I’ve been thinking about this because I’ve got to write a ‘net zero’ speech this week.

Like everyone else I look up what other leading lights are saying on the subject. Here’s a speech by  Chris Hayward, a leader in the City of London, talking at a recent conference.

What do I notice? He’s a good speaker.

I also notice that all these ‘net zero’ speeches mention the same things: the combination of local and global, the importance of innovation, the need to upskill people and the necessity for a just transition.

The same platitudes characterised speeches on globalisation for many years.

The speechwriter has done a good job. There are some elegant three-part lists. The speaker even quotes John Donne and Ernest Hemingway (though he spoils it a bit by getting the title of the book wrong.)

But I can’t help thinking Chris Hayward is speaking fluent ‘corporate’ to assert his status to his foreign delegates.

I’m not sure that he’s talking about any palpable reality.

If one person who didn’t speak ‘corporate’ was to get up and throw a bread roll at him, I would be tempted to join in.

I’m finding the American guru Stewart Brand is a good inspiration on this subject.

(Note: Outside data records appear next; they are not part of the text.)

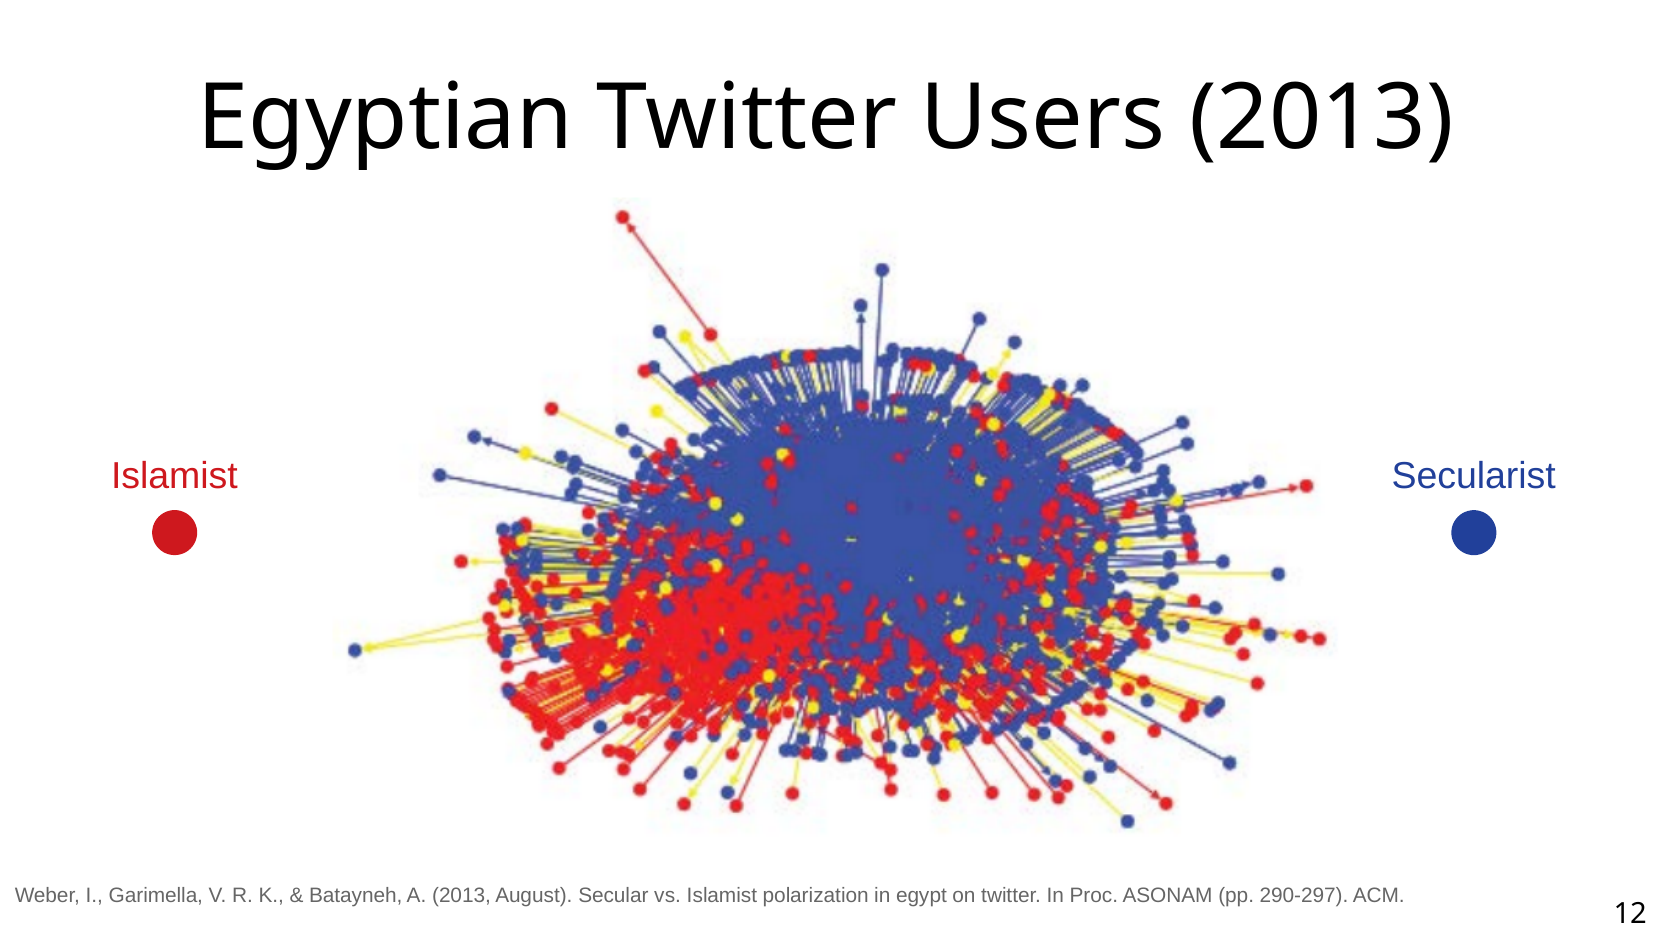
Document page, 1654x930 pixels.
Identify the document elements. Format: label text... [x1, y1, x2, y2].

text_box Islamist [47, 447, 303, 504]
title Egyptian Twitter Users (2013) [82, 1, 1571, 225]
text_box [152, 510, 198, 556]
text_box Weber, I., Garimella, V. R. K., & Batayneh, A. (2013, August). Secular vs. Islamist polarization in egypt on twitter. In Proc. ASONAM (pp. 290-297). ACM. [0, 876, 1531, 915]
picture [300, 179, 1360, 860]
text_box Secularist [1346, 447, 1602, 504]
text_box [1451, 510, 1497, 556]
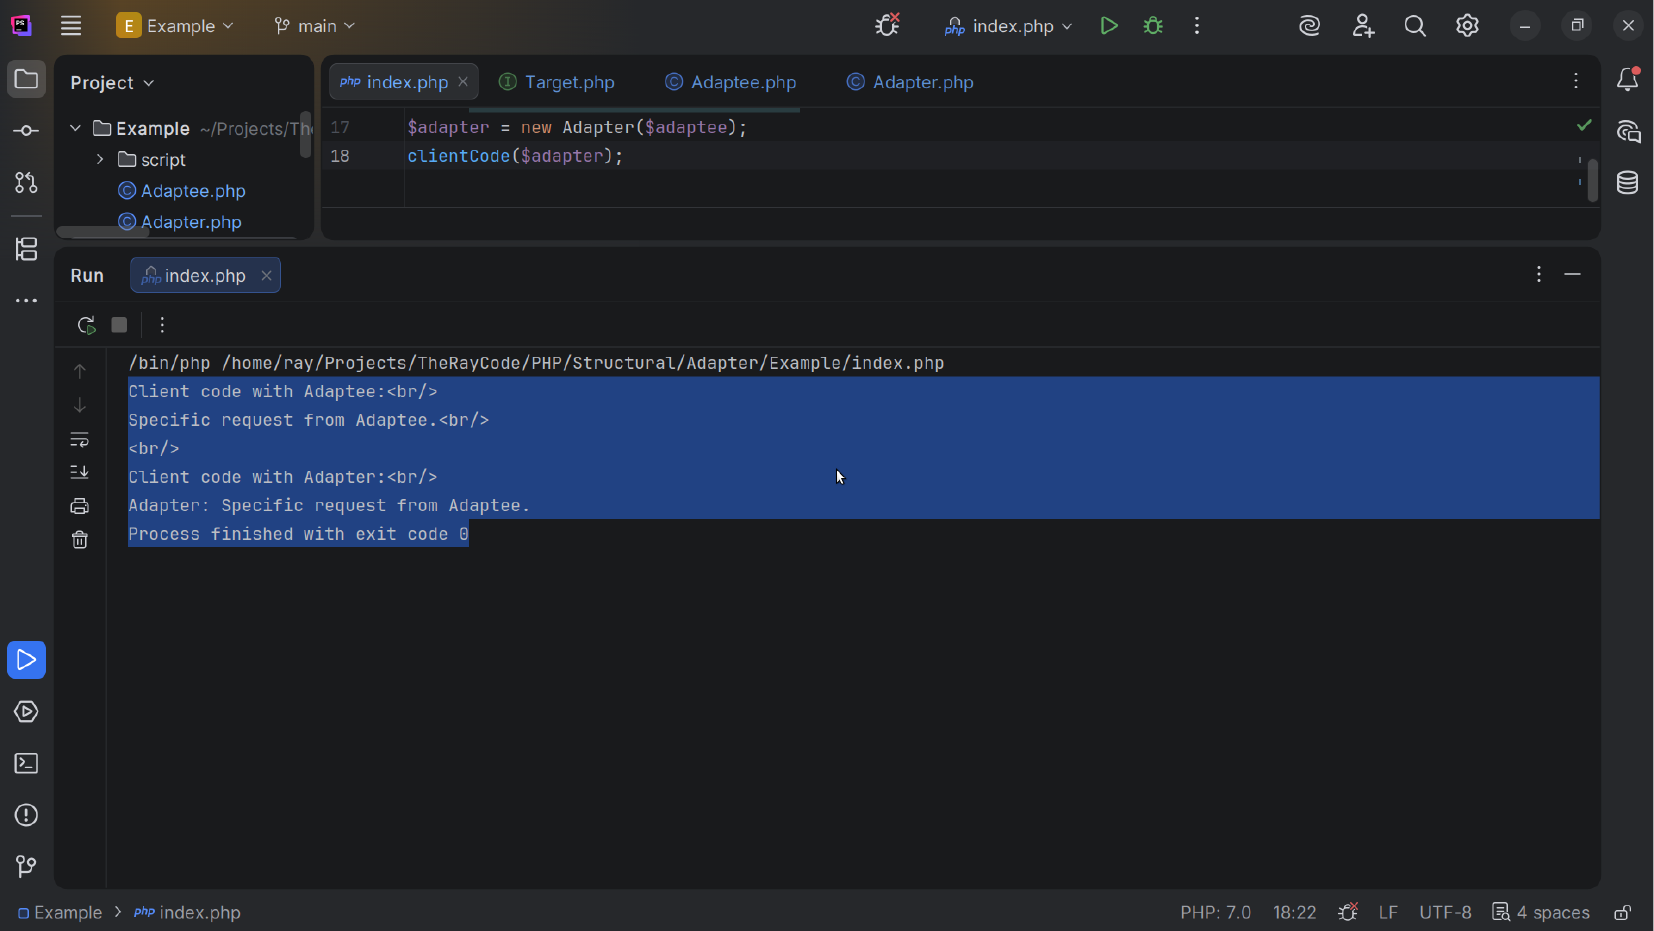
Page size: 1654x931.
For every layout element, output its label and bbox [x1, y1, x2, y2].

picture [0, 0, 1654, 931]
text_box [15, 15, 31, 31]
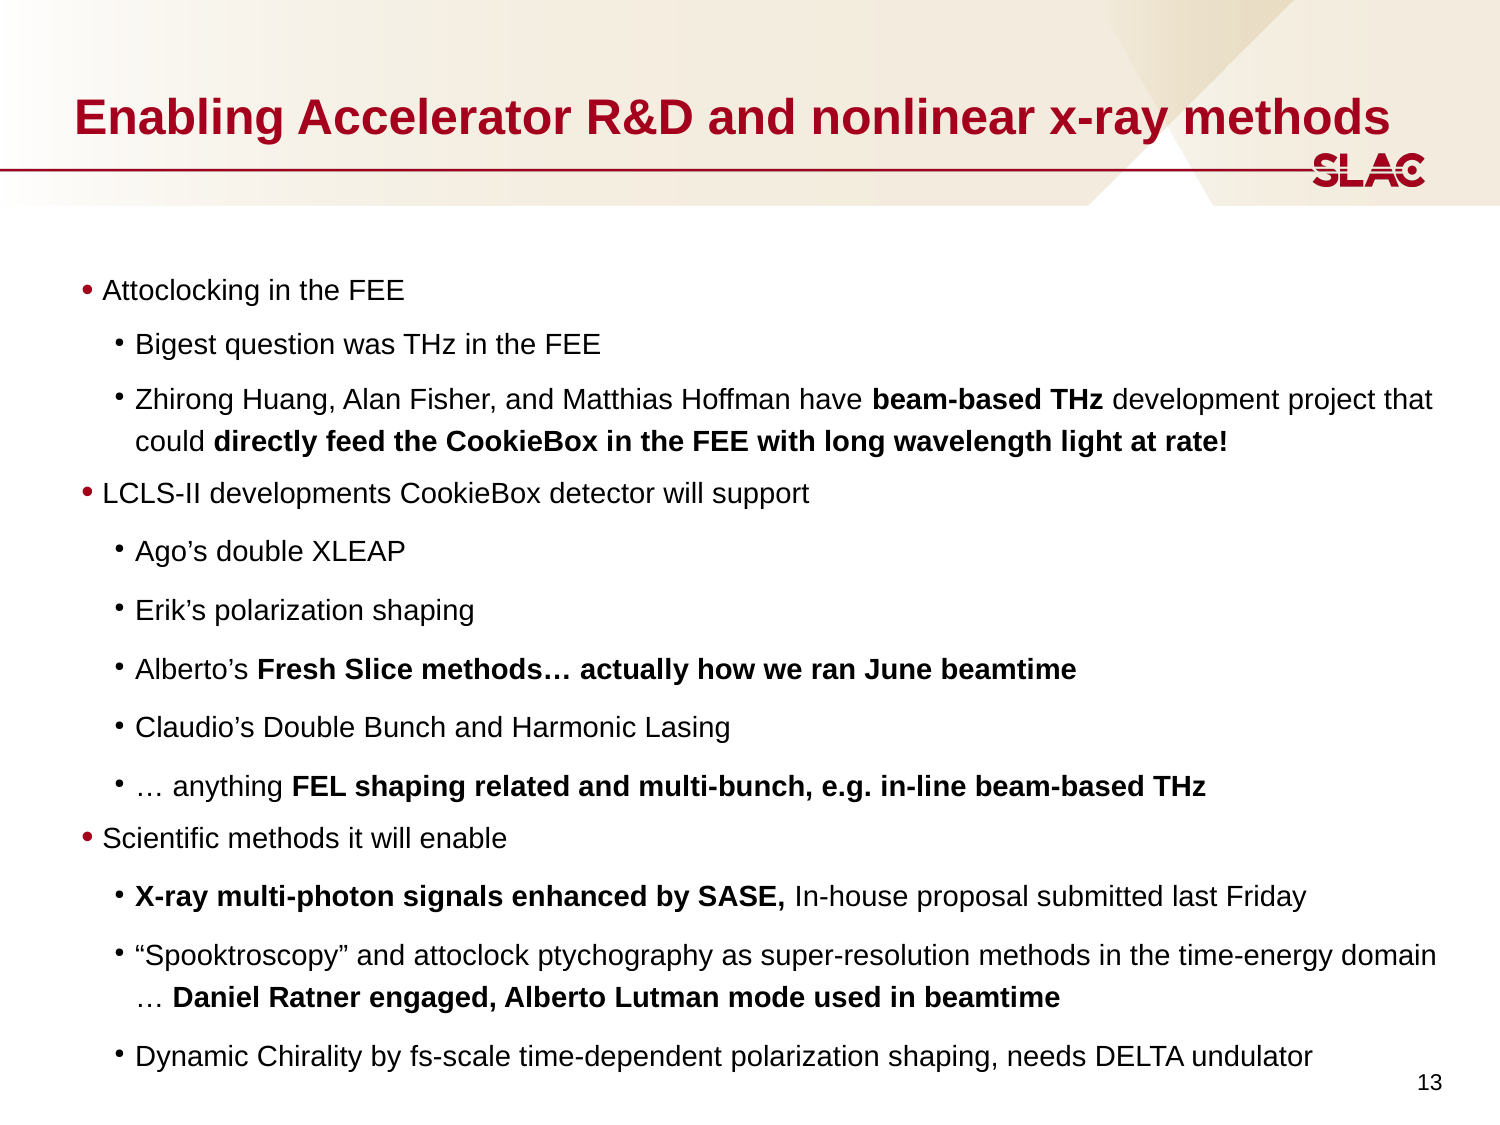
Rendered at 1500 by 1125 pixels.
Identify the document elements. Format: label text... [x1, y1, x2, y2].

list Attoclocking in the FEE Bigest question was THz in the FEE Zhirong Huang, Alan Fisher, and Matthias Hoffman have beam-based THz development project that could directly feed the CookieBox in the FEE with long wavelength light at rate! LCLS-II developments CookieBox detector will support Ago’s double XLEAP Erik’s polarization shaping Alberto’s Fresh Slice methods… actually how we ran June beamtime Claudio’s Double Bunch and Harmonic Lasing … anything FEL shaping related and multi-bunch, e.g. in-line beam-based THz Scientific methods it will enable X-ray multi-photon signals enhanced by SASE, In-house proposal submitted last Friday “Spooktroscopy” and attoclock ptychography as super-resolution methods in the time-energy domain … Daniel Ratner engaged, Alberto Lutman mode used in beamtime Dynamic Chirality by fs-scale time-dependent polarization shaping, needs DELTA undulator [48, 264, 1441, 1081]
title Enabling Accelerator R&D and nonlinear x-ray methods [74, 21, 1404, 145]
picture [0, 0, 1500, 206]
slide_number 9 [1405, 1036, 1458, 1125]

He wrote a book on sustainability called The Clock of the Long Now. I was very impressed by the opening paragraph:

Time and Responsibility. What a prime subject for vapid truisms and gaseous generalities adding up to the world for most boring sermon. To spare us both, let me tie this discussion to a specific device, specific responsibility mechanisms, and specific problems and cases. The main problems might be stated, How do we make long term thinking automatic and common instead of difficult and rare? How do we make the taking of long-term responsibility inevitable?

It seems to be you could replace the first three words with any big contemporary issue and then have strong opening paragraph for a speech. The only way these topics become engaging is when the content is specific. And whenever you find those specific examples, you discover that they are riddled with complexity, not the complacent certainty with which these boilerplate net zero sermons are delivered.